Presentation: "Amazon S3: Architecting for Resiliency in the Face of Massive Load"

Time: Wednesday 16:50 - 17:50

Location: Franciscan I & II

Abstract: Amazon's Simple Storage Service (S3) provides a key-value-oriented interface to an infinitely scalable and durable storage system.  One of the design requirements for S3 was to handle wildly varying access patterns initiated by our users.  Maintaining availability when experiencing unexpected, unusual, and often massive load is a difficult problem.  Nevertheless, a rigorously designed and implemented system will not experience widespread unavailability in these situations.   This session will focus on the approaches taken by S3 in architecting its systems to survive unexpected and overwhelming load.  The session begins with a generic description of a common service architecture and then discusses the potential failure points within the design.  It describes the necessary software and technology that all components in a service-oriented architecture must have as basic building blocks.  Then, for each layer in the system, it presents architectures which mitigate the availability impact of overload scenarios.  It concludes with a last-resort mechanism that all services must use to handle any remaining scenarios.

Jason McHugh, Senior Principal Engineer at Amazon

 Jason  McHugh

Jason McHugh is a senior principal engineer at Amazon where he works on S3 - Amazon's Simple Storage Service.
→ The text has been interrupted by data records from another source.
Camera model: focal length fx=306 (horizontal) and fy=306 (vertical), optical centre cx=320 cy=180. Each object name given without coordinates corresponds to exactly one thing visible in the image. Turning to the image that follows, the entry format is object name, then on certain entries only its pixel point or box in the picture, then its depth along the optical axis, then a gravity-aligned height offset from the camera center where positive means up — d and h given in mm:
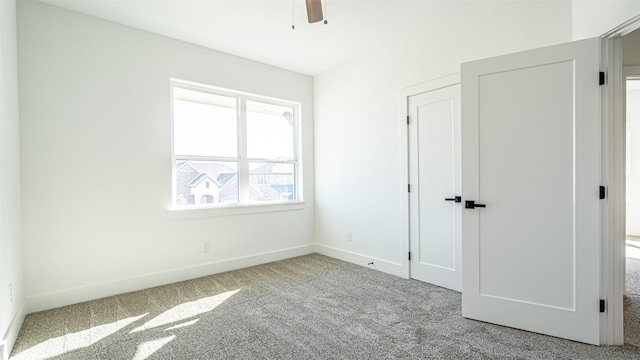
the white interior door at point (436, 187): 3160 -136
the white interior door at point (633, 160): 5750 +220
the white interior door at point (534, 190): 2129 -124
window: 3688 +404
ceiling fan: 2353 +1305
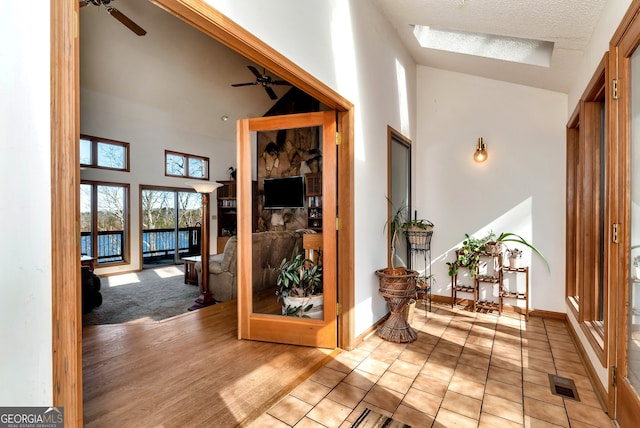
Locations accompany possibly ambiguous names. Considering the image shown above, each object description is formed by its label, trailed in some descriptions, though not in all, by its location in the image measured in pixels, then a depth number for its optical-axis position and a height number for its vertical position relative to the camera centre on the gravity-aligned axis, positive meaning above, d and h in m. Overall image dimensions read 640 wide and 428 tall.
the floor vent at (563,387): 2.16 -1.25
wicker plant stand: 2.99 -0.84
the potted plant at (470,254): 3.92 -0.54
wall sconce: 4.10 +0.76
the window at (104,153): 6.38 +1.26
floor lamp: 4.43 -0.69
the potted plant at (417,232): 3.80 -0.25
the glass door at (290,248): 2.85 -0.34
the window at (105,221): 6.63 -0.17
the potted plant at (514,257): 3.88 -0.57
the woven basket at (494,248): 3.83 -0.45
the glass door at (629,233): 1.66 -0.12
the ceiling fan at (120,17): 3.48 +2.38
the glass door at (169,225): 7.65 -0.31
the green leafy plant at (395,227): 3.67 -0.18
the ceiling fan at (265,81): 5.49 +2.37
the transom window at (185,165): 7.83 +1.22
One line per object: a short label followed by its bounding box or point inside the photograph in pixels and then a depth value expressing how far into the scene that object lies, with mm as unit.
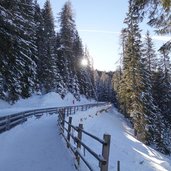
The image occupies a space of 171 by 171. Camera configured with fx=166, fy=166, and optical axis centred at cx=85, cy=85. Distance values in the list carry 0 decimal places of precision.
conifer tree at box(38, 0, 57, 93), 26306
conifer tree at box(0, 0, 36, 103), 7817
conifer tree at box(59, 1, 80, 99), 32021
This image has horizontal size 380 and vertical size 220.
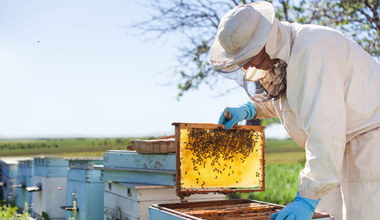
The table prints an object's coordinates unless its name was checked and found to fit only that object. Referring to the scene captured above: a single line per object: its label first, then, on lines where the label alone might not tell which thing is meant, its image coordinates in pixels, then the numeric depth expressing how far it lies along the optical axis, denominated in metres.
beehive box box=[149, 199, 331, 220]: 2.24
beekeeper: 2.10
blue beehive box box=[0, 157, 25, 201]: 7.96
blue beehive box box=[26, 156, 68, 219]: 5.61
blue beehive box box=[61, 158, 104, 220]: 4.67
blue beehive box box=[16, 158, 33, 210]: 6.87
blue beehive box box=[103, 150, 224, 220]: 3.60
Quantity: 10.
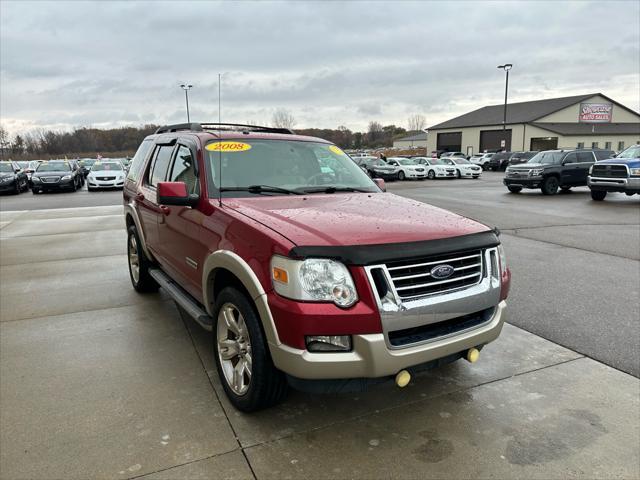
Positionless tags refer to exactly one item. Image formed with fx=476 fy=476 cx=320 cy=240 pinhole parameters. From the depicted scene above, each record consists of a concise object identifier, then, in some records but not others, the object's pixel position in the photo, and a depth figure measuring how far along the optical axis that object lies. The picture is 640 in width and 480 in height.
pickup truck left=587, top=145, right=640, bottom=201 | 15.46
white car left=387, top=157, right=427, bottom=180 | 31.08
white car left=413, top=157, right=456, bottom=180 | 31.95
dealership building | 58.44
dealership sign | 63.38
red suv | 2.53
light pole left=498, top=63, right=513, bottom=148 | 49.72
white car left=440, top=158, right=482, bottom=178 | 32.53
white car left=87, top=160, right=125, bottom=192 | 22.78
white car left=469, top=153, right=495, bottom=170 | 45.97
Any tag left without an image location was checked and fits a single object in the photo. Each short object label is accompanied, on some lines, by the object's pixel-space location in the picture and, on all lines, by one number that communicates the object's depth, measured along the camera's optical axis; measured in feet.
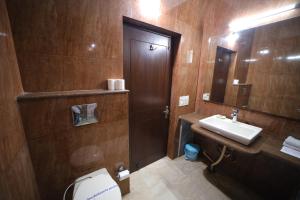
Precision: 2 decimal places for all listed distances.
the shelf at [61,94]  2.73
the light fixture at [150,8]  4.10
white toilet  3.07
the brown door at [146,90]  4.73
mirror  4.01
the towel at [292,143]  3.53
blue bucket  6.73
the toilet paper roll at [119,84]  3.94
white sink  3.88
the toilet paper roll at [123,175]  4.36
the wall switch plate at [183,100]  6.21
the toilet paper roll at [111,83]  3.82
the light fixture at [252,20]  4.02
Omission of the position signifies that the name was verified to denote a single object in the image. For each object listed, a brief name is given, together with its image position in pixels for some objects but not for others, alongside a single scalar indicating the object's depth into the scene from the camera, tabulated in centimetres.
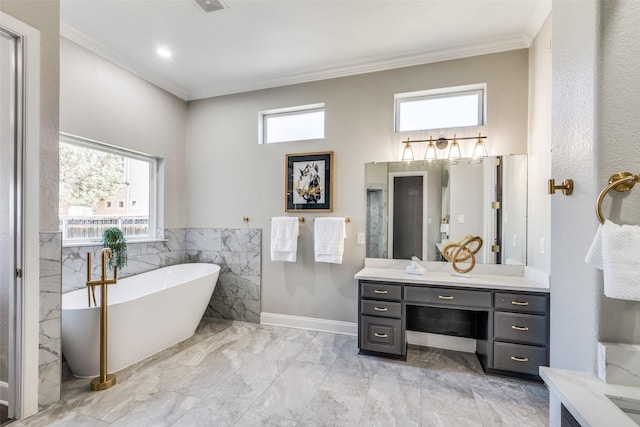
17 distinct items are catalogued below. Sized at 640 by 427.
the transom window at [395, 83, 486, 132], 277
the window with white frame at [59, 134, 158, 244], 261
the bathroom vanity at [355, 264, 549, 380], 213
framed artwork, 313
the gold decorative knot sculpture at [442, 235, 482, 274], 265
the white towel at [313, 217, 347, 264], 295
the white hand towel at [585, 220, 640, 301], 78
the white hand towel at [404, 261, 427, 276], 261
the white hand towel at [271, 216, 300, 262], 312
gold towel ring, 81
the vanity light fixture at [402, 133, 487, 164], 266
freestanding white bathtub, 206
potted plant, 267
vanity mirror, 259
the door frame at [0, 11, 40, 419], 172
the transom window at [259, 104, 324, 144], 329
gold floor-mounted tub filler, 202
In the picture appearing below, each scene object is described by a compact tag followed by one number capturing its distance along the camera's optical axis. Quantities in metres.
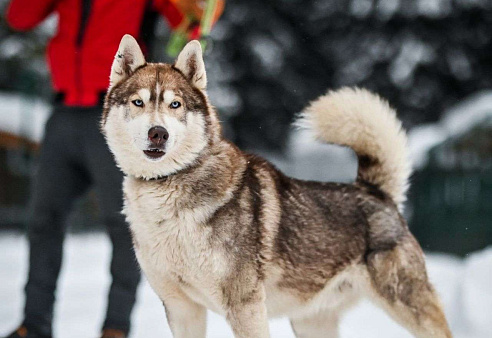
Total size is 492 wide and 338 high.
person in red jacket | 3.27
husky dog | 2.56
Since joining Amazon in 2004 Jason has been fortunate enough to work on many interesting and challenging problems. For the last 3 years Jason has worked in Amazon web services where he has enjoyed learning more about big distributed systems, data storage technologies, strong and weak consistency models, epidemic protocols and more.


Prior to joining Amazon Jason spent five years at a bay area startup ( working on 3D graphics and distributed systems. Jason holds a BS degree in Computer Science from Boston College and a MS and PhD with a focus on database systems from Stanford.